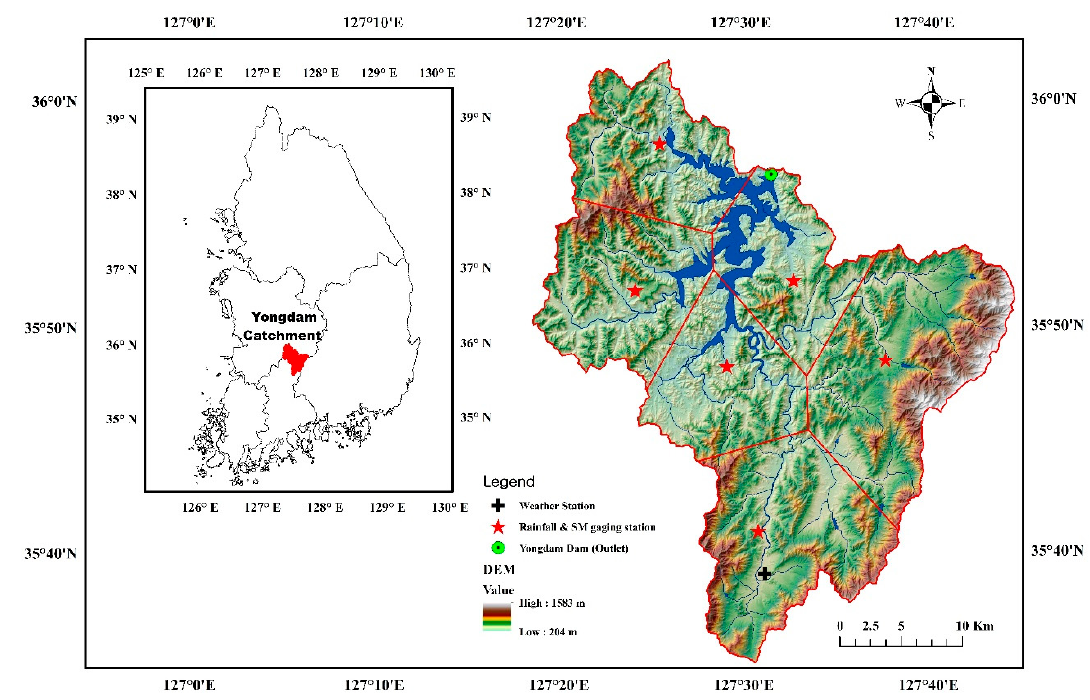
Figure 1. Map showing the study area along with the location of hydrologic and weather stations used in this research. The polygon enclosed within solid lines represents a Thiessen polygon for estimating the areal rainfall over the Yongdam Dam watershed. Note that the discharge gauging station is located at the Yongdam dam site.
...
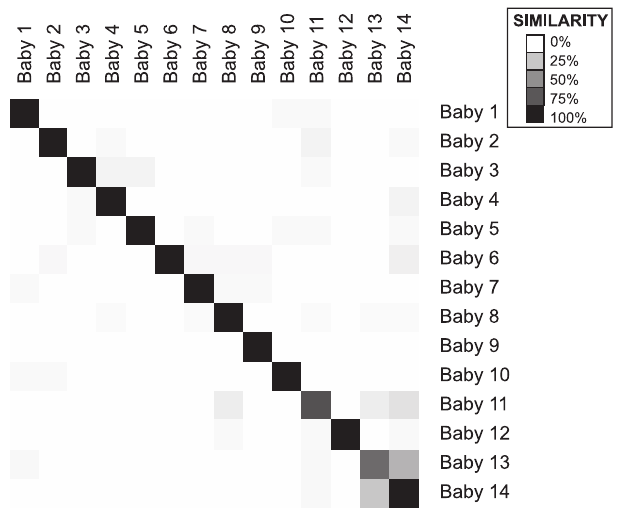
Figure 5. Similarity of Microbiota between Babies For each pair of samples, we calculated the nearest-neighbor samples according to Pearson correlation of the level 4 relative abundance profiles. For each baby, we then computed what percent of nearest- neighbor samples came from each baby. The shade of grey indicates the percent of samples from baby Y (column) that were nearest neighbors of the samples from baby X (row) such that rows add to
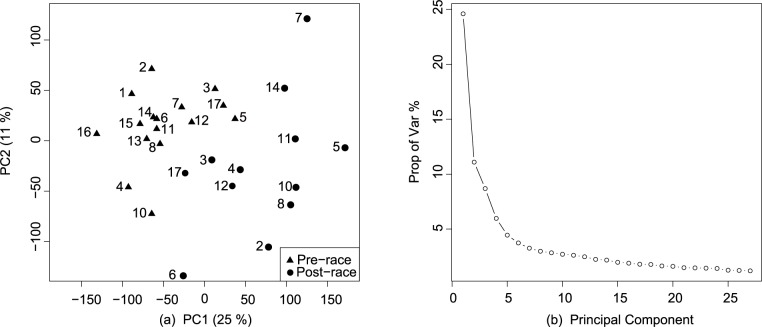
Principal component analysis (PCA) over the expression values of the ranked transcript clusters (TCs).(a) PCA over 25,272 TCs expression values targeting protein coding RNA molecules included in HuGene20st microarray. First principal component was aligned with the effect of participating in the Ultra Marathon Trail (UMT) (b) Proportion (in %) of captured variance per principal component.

INSTRUCTIONS FOR THE TASK: Return every line of the listing above that contains "Figure".

EXERCISE RESPONSE:
Figure 1. Map showing the study area along with the location of hydrologic and weather stations used in this research. The polygon enclosed within solid lines represents a Thiessen polygon for estimating the areal rainfall over the Yongdam Dam watershed. Note that the discharge gauging station is located at the Yongdam dam site.
Figure 5. Similarity of Microbiota between Babies For each pair of samples, we calculated the nearest-neighbor samples according to Pearson correlation of the level 4 relative abundance profiles. For each baby, we then computed what percent of nearest- neighbor samples came from each baby. The shade of grey indicates the percent of samples from baby Y (column) that were nearest neighbors of the samples from baby X (row) such that rows add to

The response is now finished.